I have several IRA’s that were rollovers from my 401(k) that I had during my employed years. I have now retired from that employed life and am now a self-employed piano tuner – a one man show. I would like to set up a SEP IRA since it will give me tax benefits. My question is this: can I rollover funds from one of my IRA’s to fund the new SEP? Or would I have to take a distribution, pay the taxes and then use those after tax $ to fund the SEP?



The SEP IRA is funded by contributions from your net earnings from self employment, not from your other IRA accounts. You can still open a SEP IRA for 2017 and make contribution by 4/17 or by 10/15 if you file an extension for your 2017 return. If a sole proprietor you can contribute up to 20% of your modified net income subject to a 54,000 max for 2017), which is far more than a traditional IRA contribution if you have enough net income.

Thanks for that info.  I assume that if I so desire, I could take a distribution from the IRA – subject to its taxation conditions and then use those funds as a deposit into the SEP – again subject to the SEP regulations.  Correct?

Yes, you could do that, but the tax on the distribution will offset your tax savings from making the SEP contribution. Your total IRA balance of both would not change, and it would not reduce your taxes.

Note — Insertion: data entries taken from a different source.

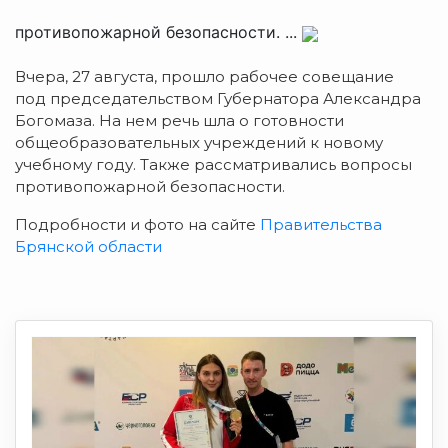
противопожарной безопасности. ...
Вчера, 27 августа, прошло рабочее совещание
под председательством Губернатора Александра
Богомаза.
На нем речь шла о готовности
общеобразовательных учреждений к новому
учебному году. Также рассматривались вопросы
противопожарной безопасности.
Подробности и фото на сайте
Правительства
Брянской области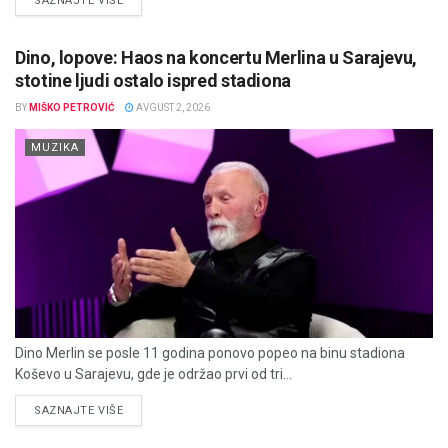
SAZNAJTE VIŠE
Dino, lopove: Haos na koncertu Merlina u Sarajevu,
stotine ljudi ostalo ispred stadiona
BY
MIŠKO PETROVIĆ
AVGUST 2, 2026
MUZIKA
Dino Merlin se posle 11 godina ponovo popeo na binu stadiona
Koševo u Sarajevu, gde je održao prvi od tri...
DETAILS
SAZNAJTE VIŠE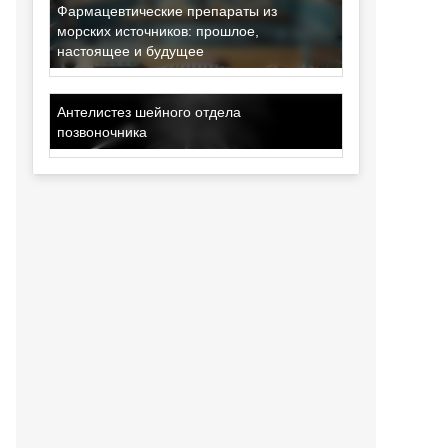
Фармацевтические препараты из
морских источников: прошлое,
настоящее и будущее
Антелистез шейного отдела
позвоночника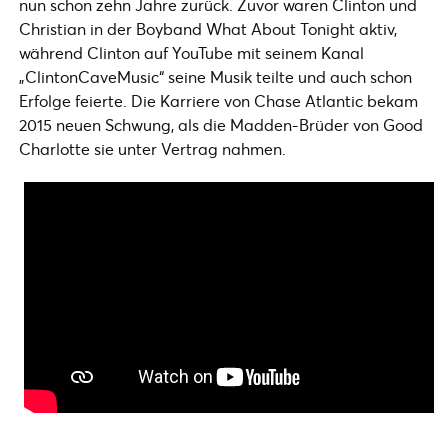
nun schon zehn Jahre zurück. Zuvor waren Clinton und
Christian in der Boyband What About Tonight aktiv,
während Clinton auf YouTube mit seinem Kanal
„ClintonCaveMusic“ seine Musik teilte und auch schon
Erfolge feierte. Die Karriere von Chase Atlantic bekam
2015 neuen Schwung, als die Madden-Brüder von Good
Charlotte sie unter Vertrag nahmen.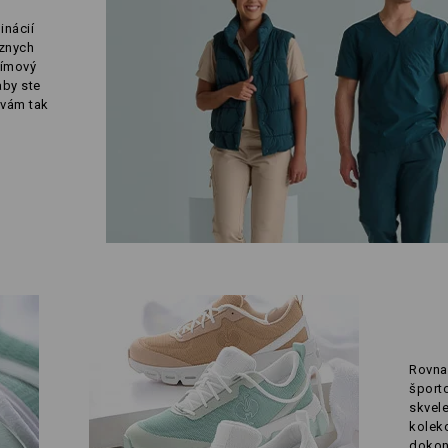
inácií
ôznych
tímový
aby ste
 vám tak
Rovna
športo
skvele
kolekc
dokon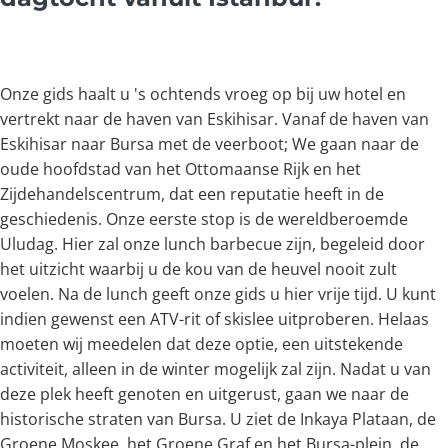
Onze gids haalt u 's ochtends vroeg op bij uw hotel en
vertrekt naar de haven van Eskihisar. Vanaf de haven van
Eskihisar naar Bursa met de veerboot; We gaan naar de
oude hoofdstad van het Ottomaanse Rijk en het
Zijdehandelscentrum, dat een reputatie heeft in de
geschiedenis. Onze eerste stop is de wereldberoemde
Uludag. Hier zal onze lunch barbecue zijn, begeleid door
het uitzicht waarbij u de kou van de heuvel nooit zult
voelen. Na de lunch geeft onze gids u hier vrije tijd. U kunt
indien gewenst een ATV-rit of skislee uitproberen. Helaas
moeten wij meedelen dat deze optie, een uitstekende
activiteit, alleen in de winter mogelijk zal zijn. Nadat u van
deze plek heeft genoten en uitgerust, gaan we naar de
historische straten van Bursa. U ziet de Inkaya Plataan, de
Groene Moskee, het Groene Graf en het Bursa-plein, de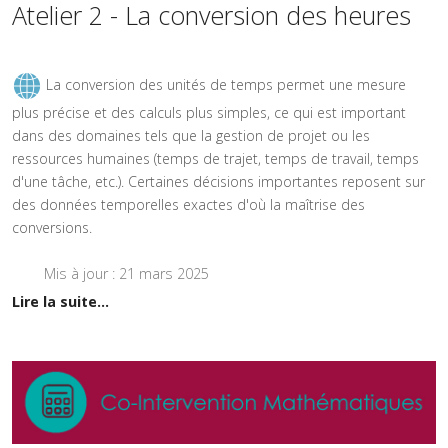
Atelier 2 - La conversion des heures
La conversion des unités de temps permet une mesure
plus précise et des calculs plus simples, ce qui est important
dans des domaines tels que la gestion de projet ou les
ressources humaines (temps de trajet, temps de travail, temps
d'une tâche, etc.). Certaines décisions importantes reposent sur
des données temporelles exactes d'où la maîtrise des
conversions.
Mis à jour : 21 mars 2025
Lire la suite...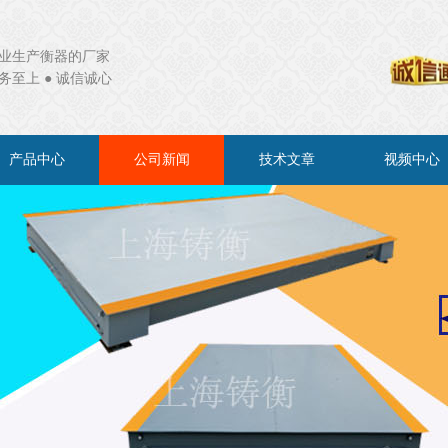
业生产衡器的厂家
务至上 ● 诚信诚心
产品中心
公司新闻
技术文章
视频中心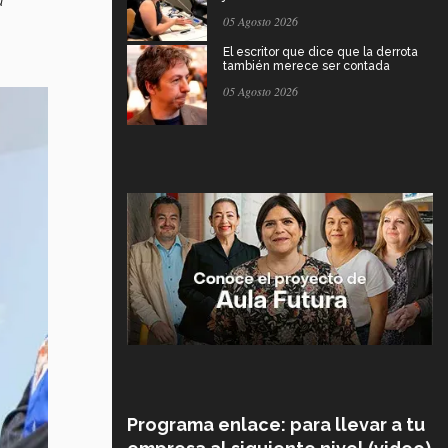
a
05 Agosto 2026
El escritor que dice que la derrota
también merece ser contada
05 Agosto 2026
Programa enlace: para llevar a tu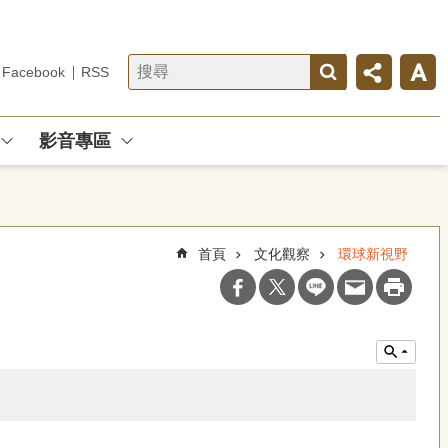
Facebook
RSS
影音專區
首頁
文化觀察
環球新視野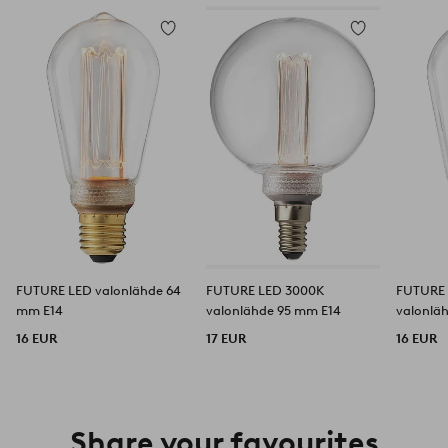
Lisää
Lisää
suosikkeihin
suosikkeihin
FUTURE LED valonlähde 64
FUTURE LED 3000K
FUTURE
mm E14
valonlähde 95 mm E14
valonlä
16 EUR
17 EUR
16 EUR
Share your favourites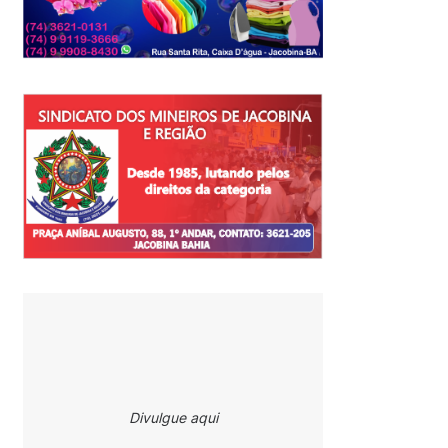
Divulgue aqui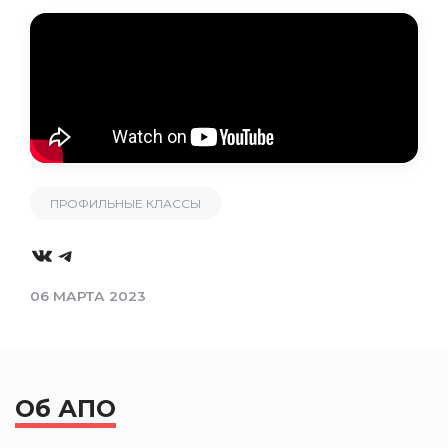
ПРОФИЛЬНЫЕ КЛАССЫ
VK
Telegram
06 МАРТА 2023
Об АПО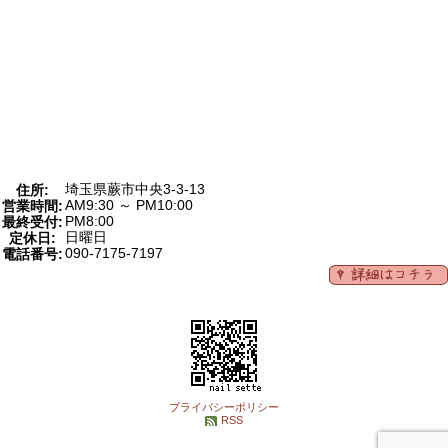
埼玉県蕨市中央3-3-13
住所:
AM9:30 ～ PM10:00
営業時間:
PM8:00
最終受付:
日曜日
定休日:
090-7175-7197
電話番号:
プライバシーポリシー
RSS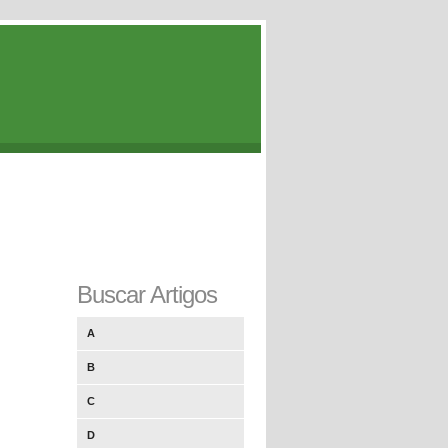
Buscar Artigos
A
B
C
D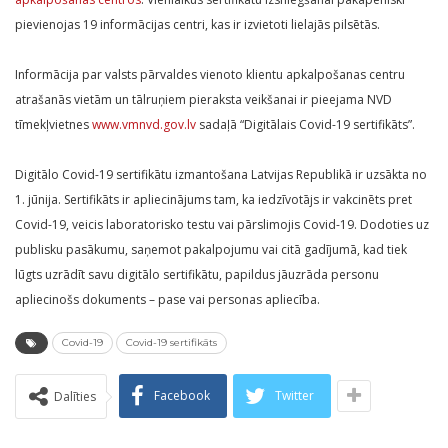
pievienojas 19 informācijas centri, kas ir izvietoti lielajās pilsētās.
Informācija par valsts pārvaldes vienoto klientu apkalpošanas centru
atrašanās vietām un tālruņiem pieraksta veikšanai ir pieejama NVD
tīmekļvietnes
www.vmnvd.gov.lv
sadaļā “Digitālais Covid-19 sertifikāts”.
Digitālo Covid-19 sertifikātu izmantošana Latvijas Republikā ir uzsākta no
1. jūnija. Sertifikāts ir apliecinājums tam, ka iedzīvotājs ir vakcinēts pret
Covid-19, veicis laboratorisko testu vai pārslimojis Covid-19. Dodoties uz
publisku pasākumu, saņemot pakalpojumu vai citā gadījumā, kad tiek
lūgts uzrādīt savu digitālo sertifikātu, papildus jāuzrāda personu
apliecinošs dokuments – pase vai personas apliecība.
Covid-19
Covid-19 sertifikāts
Facebook
Twitter
Dalīties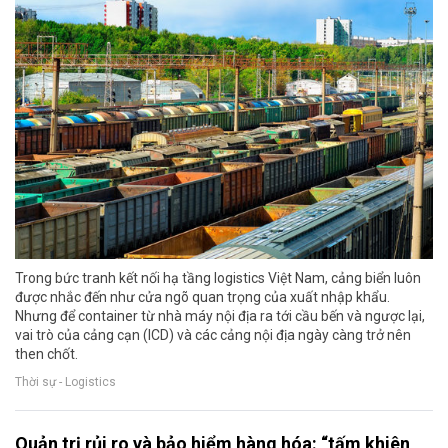
Trong bức tranh kết nối hạ tầng logistics Việt Nam, cảng biển luôn
được nhắc đến như cửa ngõ quan trọng của xuất nhập khẩu.
Nhưng để container từ nhà máy nội địa ra tới cầu bến và ngược lại,
vai trò của cảng cạn (ICD) và các cảng nội địa ngày càng trở nên
then chốt.
Thời sự - Logistics
Quản trị rủi ro và bảo hiểm hàng hóa: “tấm khiên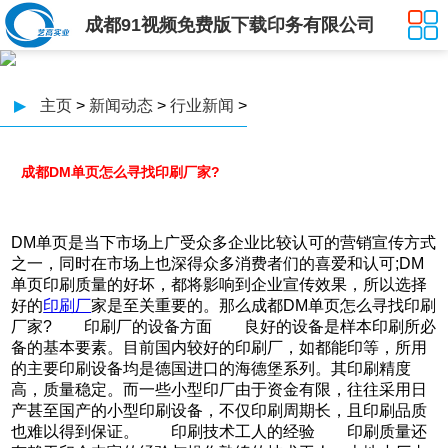
成都91视频免费版下载印务有限公司
▶
主页
>
新闻动态
>
行业新闻
>
成都DM单页怎么寻找印刷厂家?
DM单页是当下市场上广受众多企业比较认可的营销宣传方式
之一，同时在市场上也深得众多消费者们的喜爱和认可;DM
单页印刷质量的好坏，都将影响到企业宣传效果，所以选择
好的
印刷厂
家是至关重要的。那么成都DM单页怎么寻找印刷
厂家? 印刷厂的设备方面 良好的设备是样本印刷所必
备的基本要素。目前国内较好的印刷厂，如都能印等，所用
的主要印刷设备均是德国进口的海德堡系列。其印刷精度
高，质量稳定。而一些小型印厂由于资金有限，往往采用日
产甚至国产的小型印刷设备，不仅印刷周期长，且印刷品质
也难以得到保证。 印刷技术工人的经验 印刷质量还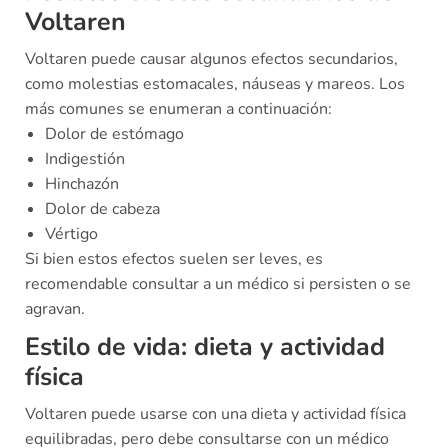
Voltaren
Voltaren puede causar algunos efectos secundarios,
como molestias estomacales, náuseas y mareos. Los
más comunes se enumeran a continuación:
Dolor de estómago
Indigestión
Hinchazón
Dolor de cabeza
Vértigo
Si bien estos efectos suelen ser leves, es
recomendable consultar a un médico si persisten o se
agravan.
Estilo de vida: dieta y actividad
física
Voltaren puede usarse con una dieta y actividad física
equilibradas, pero debe consultarse con un médico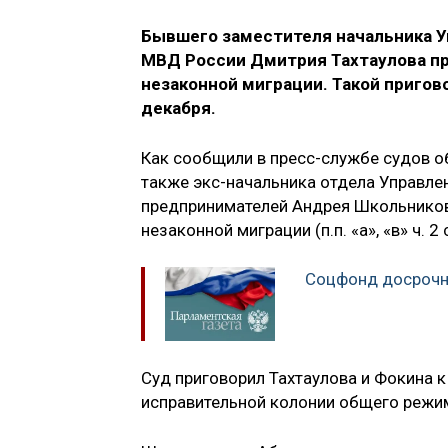
Бывшего заместителя начальника У
МВД России Дмитрия Тахтаулова при
незаконной миграции. Такой приго
декабря.
Как сообщили в пресс-службе судов о
также экс-начальника отдела Управле
предпринимателей Андрея Школьников
незаконной миграции (п.п. «а», «в» ч. 2
Соцфонд досрочно
Суд приговорил Тахтаулова и Фокина к
исправительной колонии общего режим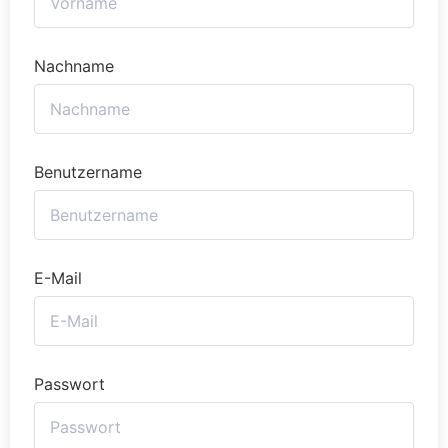
Nachname
Benutzername
E-Mail
Passwort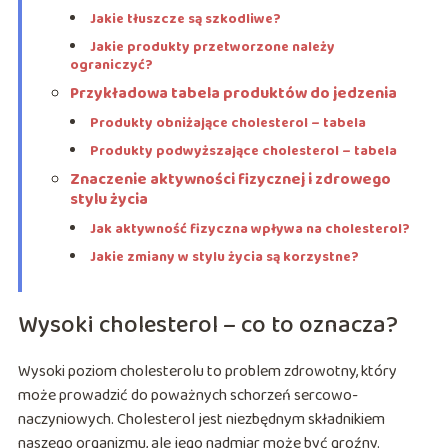
Jakie tłuszcze są szkodliwe?
Jakie produkty przetworzone należy
ograniczyć?
Przykładowa tabela produktów do jedzenia
Produkty obniżające cholesterol – tabela
Produkty podwyższające cholesterol – tabela
Znaczenie aktywności fizycznej i zdrowego
stylu życia
Jak aktywność fizyczna wpływa na cholesterol?
Jakie zmiany w stylu życia są korzystne?
Wysoki cholesterol – co to oznacza?
Wysoki poziom cholesterolu to problem zdrowotny, który
może prowadzić do poważnych schorzeń sercowo-
naczyniowych. Cholesterol jest niezbędnym składnikiem
naszego organizmu, ale jego nadmiar może być groźny.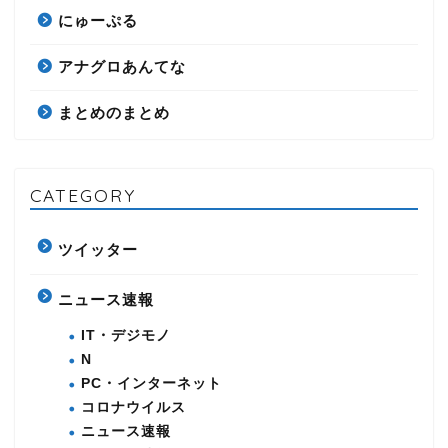
にゅーぷる
アナグロあんてな
まとめのまとめ
CATEGORY
ツイッター
ニュース速報
IT・デジモノ
N
PC・インターネット
コロナウイルス
ニュース速報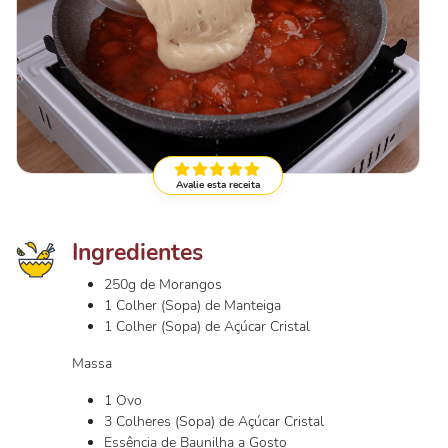
Avalie esta receita
Ingredientes
250g de Morangos
1 Colher (Sopa) de Manteiga
1 Colher (Sopa) de Açúcar Cristal
Massa
1 Ovo
3 Colheres (Sopa) de Açúcar Cristal
Essência de Baunilha a Gosto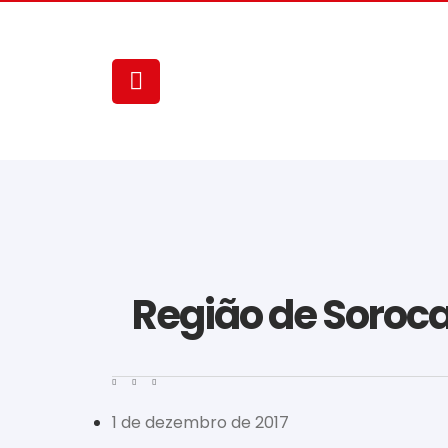
Região de Soroca
1 de dezembro de 2017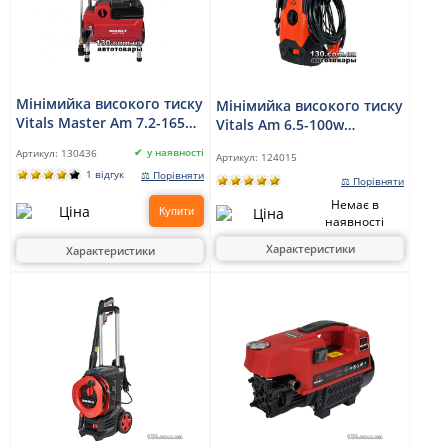
Мінімийка високого тиску
Мінімийка високого тиску
Vitals Master Am 7.2-165w
Vitals Am 6.5-100w
Multi
Compact
у наявності
Артикул:
130436
Артикул:
124015
1 відгук
⚖ Порівняти
⚖ Порівняти
Немає в
Купити
наявності
Характеристики
Характеристики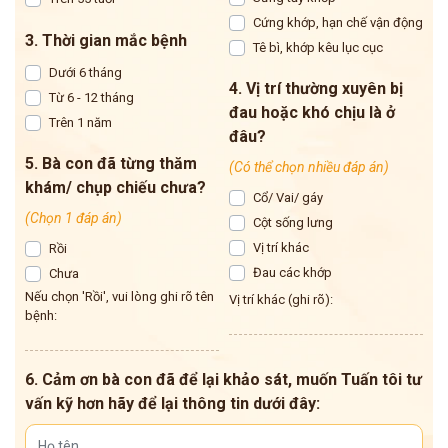
Cứng khớp, hạn chế vận động
3. Thời gian mắc bệnh
Tê bì, khớp kêu lục cục
Dưới 6 tháng
4. Vị trí thường xuyên bị
Từ 6 - 12 tháng
đau hoặc khó chịu là ở
Trên 1 năm
đâu?
5. Bà con đã từng thăm
(Có thể chọn nhiều đáp án)
khám/ chụp chiếu chưa?
Cổ/ Vai/ gáy
(Chọn 1 đáp án)
Cột sống lưng
Vị trí khác
Rồi
Đau các khớp
Chưa
Nếu chọn 'Rồi', vui lòng ghi rõ tên
Vị trí khác (ghi rõ):
bệnh:
6. Cảm ơn bà con đã để lại khảo sát, muốn Tuấn tôi tư
vấn kỹ hơn hãy để lại thông tin dưới đây: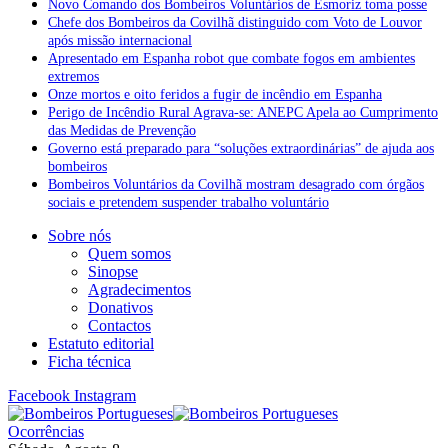
Novo Comando dos Bombeiros Voluntários de Esmoriz toma posse
Chefe dos Bombeiros da Covilhã distinguido com Voto de Louvor
após missão internacional
Apresentado em Espanha robot que combate fogos em ambientes
extremos
Onze mortos e oito feridos a fugir de incêndio em Espanha
Perigo de Incêndio Rural Agrava-se: ANEPC Apela ao Cumprimento
das Medidas de Prevenção
Governo está preparado para “soluções extraordinárias” de ajuda aos
bombeiros
Bombeiros Voluntários da Covilhã mostram desagrado com órgãos
sociais e pretendem suspender trabalho voluntário
Sobre nós
Quem somos
Sinopse
Agradecimentos
Donativos
Contactos
Estatuto editorial
Ficha técnica
Facebook
Instagram
Ocorrências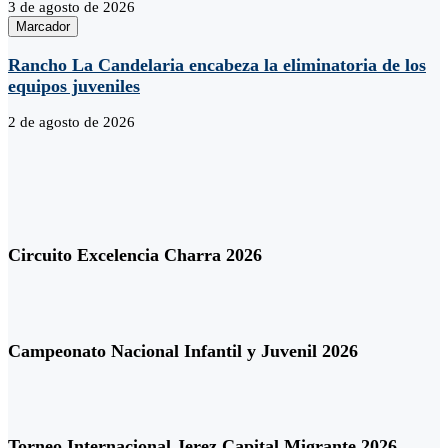
3 de agosto de 2026
Marcador
Rancho La Candelaria encabeza la eliminatoria de los
equipos juveniles
2 de agosto de 2026
Circuito Excelencia Charra 2026
Campeonato Nacional Infantil y Juvenil 2026
Torneo Internacional Jerez Capital Migrante 2026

And it would increase your taxes if you are not yet 59.5 because of the 10% penalty on the IRA distribution.

Again, thank you.   I am 65 so no worries on the age penalty.  Yes, the aggregate IRA position would not change but what will happen is I would now have a SEP IRA for the business that will be availabe for the next few years .  This will allow for not only subsequent investment but also continued tax free growth.Don 

If you have no other money with which to fund a SEP-IRA contribution for 2017, making a taxable distribution from a traditional IRA in 2018 to fund a SEP-IRA contribution for 2017 would serve to move this amount of taxable income from 2017 to 2018.  Given the changes in the tax rates for 2018, this might be beneficial.  However, doing so might reduce or eliminate any Retirement Savings Contributions Credit you might otherwise be eligible to receive for 2017 through 2020; the potential loss of this tax credit might more than counter any benefit moving the income from 2017 to 2018.  Unless you expect to be ineligible for the Retirement Savings Contributions Credit in 2018 through 2020, I probably wouldn’t make the distribution from the traditional IRA to fund the SEP-IRA contribution.